#### [REQUIRED WORK]
Give back the full data character for character.

#### [THE DATA]
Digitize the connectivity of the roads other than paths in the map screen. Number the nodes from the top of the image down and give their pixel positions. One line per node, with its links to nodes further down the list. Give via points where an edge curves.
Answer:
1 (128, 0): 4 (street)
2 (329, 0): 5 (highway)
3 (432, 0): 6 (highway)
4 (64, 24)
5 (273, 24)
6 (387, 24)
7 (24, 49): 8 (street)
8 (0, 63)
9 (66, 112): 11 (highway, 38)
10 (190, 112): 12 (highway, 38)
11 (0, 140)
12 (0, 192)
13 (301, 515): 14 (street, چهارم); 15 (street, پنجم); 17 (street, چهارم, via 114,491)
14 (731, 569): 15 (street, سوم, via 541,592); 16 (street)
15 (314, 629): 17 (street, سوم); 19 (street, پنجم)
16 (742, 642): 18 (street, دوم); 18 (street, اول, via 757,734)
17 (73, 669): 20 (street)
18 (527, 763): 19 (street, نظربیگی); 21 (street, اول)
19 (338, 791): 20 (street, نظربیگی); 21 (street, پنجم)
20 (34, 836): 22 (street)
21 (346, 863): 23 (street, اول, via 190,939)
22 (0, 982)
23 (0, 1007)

#### [RESPONSE TO THIS TASK]
Digitize the connectivity of the roads other than paths in the map screen. Number the nodes from the top of the image down and give their pixel positions. One line per node, with its links to nodes further down the list. Give via points where an edge curves.
Answer:
1 (128, 0): 4 (street)
2 (329, 0): 5 (highway)
3 (432, 0): 6 (highway)
4 (64, 24)
5 (273, 24)
6 (387, 24)
7 (24, 49): 8 (street)
8 (0, 63)
9 (66, 112): 11 (highway, 38)
10 (190, 112): 12 (highway, 38)
11 (0, 140)
12 (0, 192)
13 (301, 515): 14 (street, چهارم); 15 (street, پنجم); 17 (street, چهارم, via 114,491)
14 (731, 569): 15 (street, سوم, via 541,592); 16 (street)
15 (314, 629): 17 (street, سوم); 19 (street, پنجم)
16 (742, 642): 18 (street, دوم); 18 (street, اول, via 757,734)
17 (73, 669): 20 (street)
18 (527, 763): 19 (street, نظربیگی); 21 (street, اول)
19 (338, 791): 20 (street, نظربیگی); 21 (street, پنجم)
20 (34, 836): 22 (street)
21 (346, 863): 23 (street, اول, via 190,939)
22 (0, 982)
23 (0, 1007)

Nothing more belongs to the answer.